Nearly 5 years ago, the life I knew began to disintegrate and crumble around me. The marriage I thought was good (although I secretly longed for more) began to shake and tremble, large fissures appearing. I desperately hung on to what was familiar, trying to hold our family together. But overnight, the landscape changed and I found myself listening to an angry man tell me all the things he disliked about me, that our marriage had been a mistake from the beginning and that he had found someone he truly loved and wanted to be with.
There are some days you wonder how you lived through. That was one of them.
Something precious inside of me died that day. Anyone who has experienced the destruction of their marriage knows what I’m talking about.
For the sake of our children, I stayed with him, much longer than I should have. But from that day on, he no longer was my husband. It felt as if aliens had abducted the man I loved and an enemy was living in his body. I swallowed all his statements about my failures as a wife and internalized them as truth. It took several years to heal all the damage in my heart and to see what was really truth and what was a lie.
But in those desperate, lonely days of heartbreak, I ran to God and clung to Him. I cried in the shower so my children wouldn’t see. I begged Him to love me and love me hard because my heart was overwhelmed by the intensity of rejection and the shame of betrayal. And He did.
When I lay awake in that huge, empty bed, my body aching with pain, I asked Him to carry the hurt and heaviness in my body, and He did. Every time I asked, the cold hardness in my stomach would ease, warmth would flow over me and I could finally relax and sleep. In the morning, I would wake up empty and longing for love and I would beg Him to hold me. Immediately, I felt loved and comforted. That was when the words, “Surely he bore our sorrows and carried our grief” became real to me.
In the beginning, I told no one. I was too ashamed to speak. But as the affair went on and nothing improved, I started to open up. My close friends surrounded me with words of truth, wisdom and life.
It would take months and months to heal from the devastation. But every single day, the Lord was lavish with His kindness and tenderness to me, winning my heart with His deep and faithful love. In the early days, He gave me these verses from Isaiah, ones I had never read until this time.

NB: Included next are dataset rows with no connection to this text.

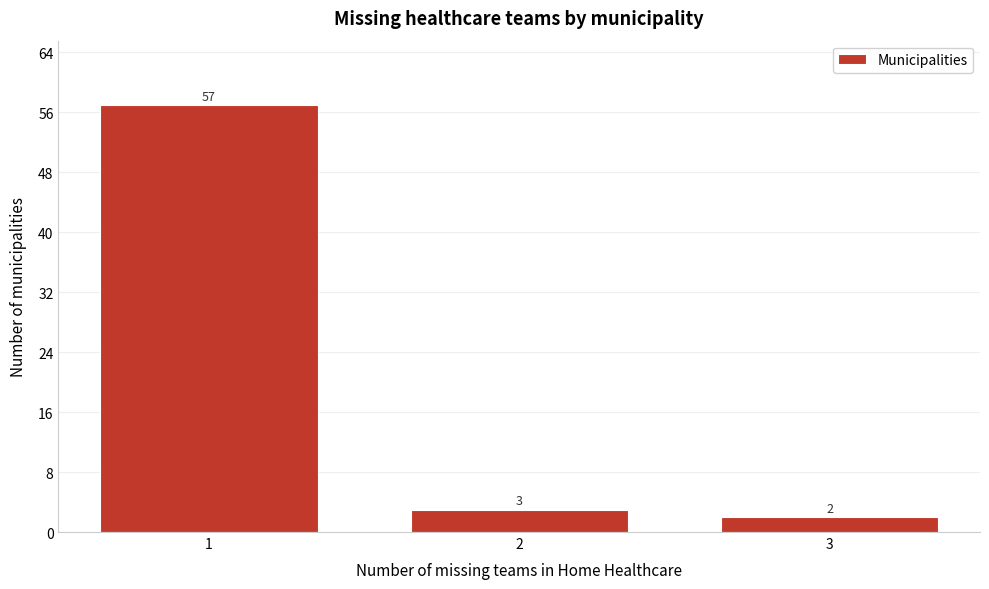

Reading left to right, extract all data points from this chart.

57	3	2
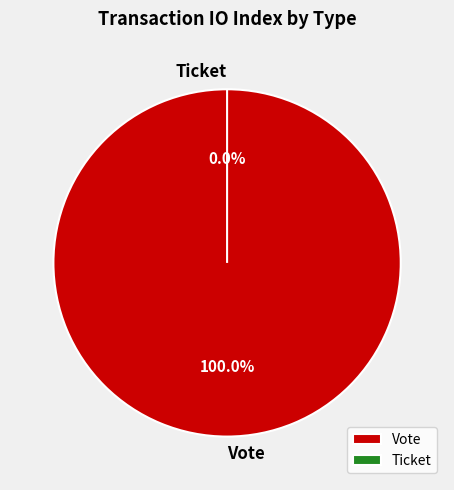

Combined, do Vote and Ticket account for over 50%?

Yes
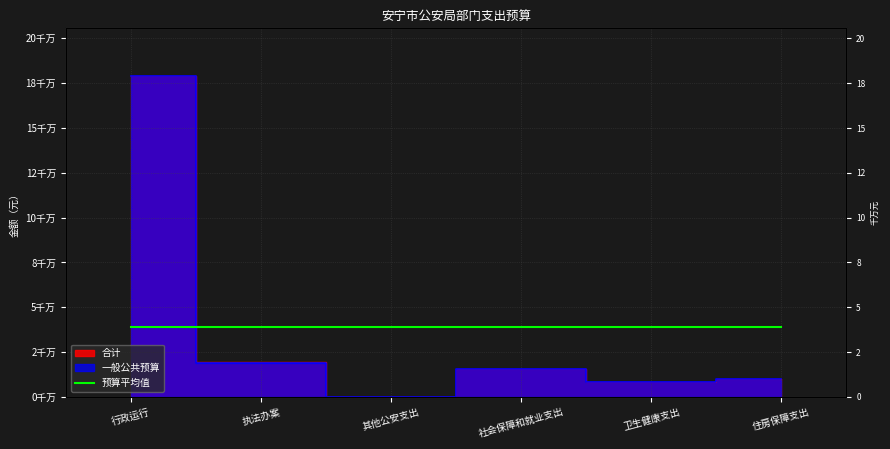

What is the value of the 合计 point at the 5th from the left?

8117650.0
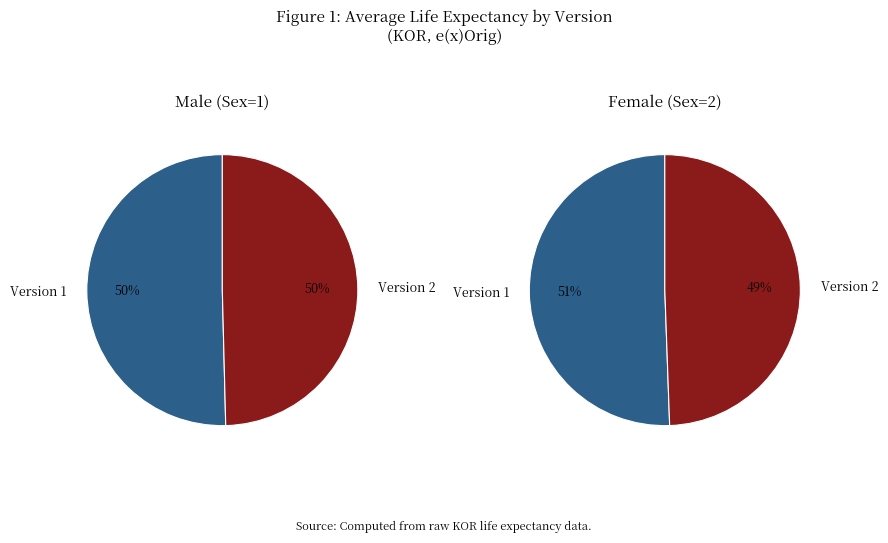

To the nearest percent, what is the average slice percentage?

50%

“For your Maker is your husband – the LORD Almighty is his name – the Holy One of Israel is your Redeemer; he is called the God of all the earth. The LORD will call you back as if you were a wife deserted and distressed in spirit – a wife who married young, only to be rejected,” says your God.
Isaiah 54:5,6
This is my story – a story of beauty from ashes, treasures mined in the dark places, God redeeming and restoring His beloved one.